Australia has a universal healthcare system that the federal government finances. All of Australia’s residents have access to the subsidized healthcare known as Medicare. The government-run Medicare plan offers generous coverage that takes care of a large proportion of basic costs. Australia’s public healthcare is primarily funded through a tax or “Medicare levy” placed on citizens as part of their basic tax payments.
Medicare covers treatment at all public hospitals, GP visits, and 85 percent of the cost for a specialist visit. Citizens using Medicare also have access to other services, including eye tests, some dental costs, and limited prescription drug costs. With Medicare, however, some services such as ambulance transport are not covered.

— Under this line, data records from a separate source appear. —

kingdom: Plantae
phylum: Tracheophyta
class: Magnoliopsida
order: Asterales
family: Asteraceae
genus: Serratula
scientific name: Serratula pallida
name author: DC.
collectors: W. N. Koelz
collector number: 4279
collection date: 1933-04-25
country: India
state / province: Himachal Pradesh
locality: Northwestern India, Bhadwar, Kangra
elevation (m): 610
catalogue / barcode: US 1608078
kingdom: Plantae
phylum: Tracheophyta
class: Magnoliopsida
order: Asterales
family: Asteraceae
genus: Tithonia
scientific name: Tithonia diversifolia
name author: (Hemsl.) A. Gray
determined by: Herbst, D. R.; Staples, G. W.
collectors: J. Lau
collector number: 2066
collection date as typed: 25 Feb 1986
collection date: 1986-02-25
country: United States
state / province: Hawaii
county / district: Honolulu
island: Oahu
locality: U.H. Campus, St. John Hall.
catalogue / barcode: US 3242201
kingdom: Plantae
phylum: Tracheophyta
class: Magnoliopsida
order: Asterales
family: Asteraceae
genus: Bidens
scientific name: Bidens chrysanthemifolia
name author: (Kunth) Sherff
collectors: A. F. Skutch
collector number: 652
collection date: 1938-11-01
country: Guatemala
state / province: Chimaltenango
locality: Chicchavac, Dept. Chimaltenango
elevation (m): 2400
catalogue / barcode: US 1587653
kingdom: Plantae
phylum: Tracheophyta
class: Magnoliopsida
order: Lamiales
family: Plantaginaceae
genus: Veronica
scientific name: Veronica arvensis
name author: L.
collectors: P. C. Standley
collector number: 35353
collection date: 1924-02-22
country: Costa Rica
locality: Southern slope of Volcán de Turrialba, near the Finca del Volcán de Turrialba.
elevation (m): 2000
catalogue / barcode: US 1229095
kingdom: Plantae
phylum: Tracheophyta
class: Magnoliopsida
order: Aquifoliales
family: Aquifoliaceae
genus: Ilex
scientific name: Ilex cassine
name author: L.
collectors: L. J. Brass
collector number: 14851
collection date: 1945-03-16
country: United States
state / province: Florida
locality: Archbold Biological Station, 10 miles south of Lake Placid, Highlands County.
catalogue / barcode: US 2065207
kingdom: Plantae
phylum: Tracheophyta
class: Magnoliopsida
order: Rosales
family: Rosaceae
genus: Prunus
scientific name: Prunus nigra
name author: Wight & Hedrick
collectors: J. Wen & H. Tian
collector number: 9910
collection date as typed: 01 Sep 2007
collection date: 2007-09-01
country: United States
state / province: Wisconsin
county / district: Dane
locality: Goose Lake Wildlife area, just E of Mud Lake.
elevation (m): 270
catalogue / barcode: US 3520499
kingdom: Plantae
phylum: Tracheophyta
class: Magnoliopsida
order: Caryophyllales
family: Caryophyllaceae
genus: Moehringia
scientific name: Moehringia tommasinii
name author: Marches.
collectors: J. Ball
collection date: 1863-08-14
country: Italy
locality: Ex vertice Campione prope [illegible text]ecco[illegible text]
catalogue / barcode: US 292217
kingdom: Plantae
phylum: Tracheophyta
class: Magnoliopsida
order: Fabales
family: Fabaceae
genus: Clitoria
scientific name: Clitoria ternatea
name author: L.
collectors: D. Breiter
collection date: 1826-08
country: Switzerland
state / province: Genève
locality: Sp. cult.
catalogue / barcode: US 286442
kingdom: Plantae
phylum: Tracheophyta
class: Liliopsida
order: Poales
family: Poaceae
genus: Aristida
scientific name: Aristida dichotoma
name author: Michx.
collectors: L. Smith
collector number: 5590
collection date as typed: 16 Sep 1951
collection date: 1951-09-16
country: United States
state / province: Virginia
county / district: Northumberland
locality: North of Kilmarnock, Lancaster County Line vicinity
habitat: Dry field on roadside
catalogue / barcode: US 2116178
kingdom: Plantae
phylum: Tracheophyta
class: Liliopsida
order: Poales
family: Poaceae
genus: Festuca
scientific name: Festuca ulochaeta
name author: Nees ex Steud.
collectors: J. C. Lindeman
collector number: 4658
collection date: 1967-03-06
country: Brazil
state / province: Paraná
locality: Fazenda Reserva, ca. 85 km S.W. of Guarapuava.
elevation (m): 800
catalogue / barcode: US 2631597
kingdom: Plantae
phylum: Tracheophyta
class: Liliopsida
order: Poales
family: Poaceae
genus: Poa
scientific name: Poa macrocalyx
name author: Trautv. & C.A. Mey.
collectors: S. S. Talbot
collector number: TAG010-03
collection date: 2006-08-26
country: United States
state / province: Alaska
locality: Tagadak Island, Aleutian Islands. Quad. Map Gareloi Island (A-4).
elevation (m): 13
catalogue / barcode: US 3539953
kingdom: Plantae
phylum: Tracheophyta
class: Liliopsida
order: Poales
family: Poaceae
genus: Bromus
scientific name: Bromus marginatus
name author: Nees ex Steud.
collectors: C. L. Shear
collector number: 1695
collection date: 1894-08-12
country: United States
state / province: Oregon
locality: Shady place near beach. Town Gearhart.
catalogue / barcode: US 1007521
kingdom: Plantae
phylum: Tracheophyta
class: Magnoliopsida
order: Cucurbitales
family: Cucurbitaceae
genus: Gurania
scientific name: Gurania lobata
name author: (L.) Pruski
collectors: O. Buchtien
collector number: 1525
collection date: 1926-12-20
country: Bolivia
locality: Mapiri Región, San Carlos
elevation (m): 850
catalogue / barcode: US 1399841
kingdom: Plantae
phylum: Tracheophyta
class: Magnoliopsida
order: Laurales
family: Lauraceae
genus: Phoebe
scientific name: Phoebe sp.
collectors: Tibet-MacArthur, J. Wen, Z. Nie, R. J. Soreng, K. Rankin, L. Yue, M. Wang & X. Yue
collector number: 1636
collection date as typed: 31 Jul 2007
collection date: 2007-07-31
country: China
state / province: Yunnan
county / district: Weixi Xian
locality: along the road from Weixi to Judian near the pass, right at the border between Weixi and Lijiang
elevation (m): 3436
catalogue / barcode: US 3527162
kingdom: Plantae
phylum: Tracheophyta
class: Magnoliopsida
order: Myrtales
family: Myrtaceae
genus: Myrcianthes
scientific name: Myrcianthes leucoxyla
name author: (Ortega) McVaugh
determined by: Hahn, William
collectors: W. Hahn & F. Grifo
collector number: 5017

While Medicare is available to all residents, almost half of all Australians have private insurance. With private health funds, you’re able to select your doctor and seek treatment at a private hospital. Private health funds can also be purchased to supplement Medicare coverage and help with costs such as specialized treatments. For women having a baby, private health insurance can allow them to give birth in a private room at a private hospital.
Australians seeking private health insurance can purchase coverage from three main categories: hospital cover, general cover, and ambulance cover. Let’s take a look at private health funds in Australia.
Hospital cover gives patients the ability to choose their own doctor and hospital. It will pay for any private doctor’s fees and hospital expenses. Fees such as hospital accommodation and surgery fees are covered whether you are being treated in a private hospital or as a private patient in a public hospital.
Hospital cover pays for the majority of medical services listed on the Medicare Benefits Schedule. The downside to public healthcare is that there can be long wait times in some cases. Hospital cover allows patients to avoid long waits at public hospitals and be treated at private institutions.
General cover, also referred to as “extras” cover, refers to private health funds covering a wide range of health services. The services that are covered vary and depend on the specific policy. General coverages can include things like dental treatment, hearing aids, and glasses. General insurance policies typically provide coverage up to certain limits set by the insurer.
Most general cover policies are offered in three tiers. A comprehensive plan covers general and major dental, endodontic, orthodontic, non-PBS pharmaceuticals, optical, psychology, physiotherapy, and podiatry. The next tier or medium plan covers dental and endodontic treatment. Additionally, a medium plan will cover any five of the other offerings of a comprehensive plan, including hearing aids. The basic level will cover all other policies.
In general, the federal Medicare plan doesn’t provide cover for ambulance services. In a few states and territories, ambulance transportation is covered locally with a subsidy. For the most part, however, a private health insurance plan is needed to pay for transportation. This type of health insurance coverage will pay for the cost of an ambulance ride, but some policies will not pay the “call out” charge. If medics are called to a scene but do not transport you to the hospital, they may charge a “call out” fee. Some plans cover this fee while others do not.
To find the right coverages for your needs, you should evaluate the monthly premium and coverages offered. Additionally, you’ll need to consider your healthcare needs. As an example, many health insurance companies impose a 12 month waiting period for birth-related services. If you plan to start a family, you will need to plan for some of these restrictions. With some research and considerations, you can find the right health cover for your family.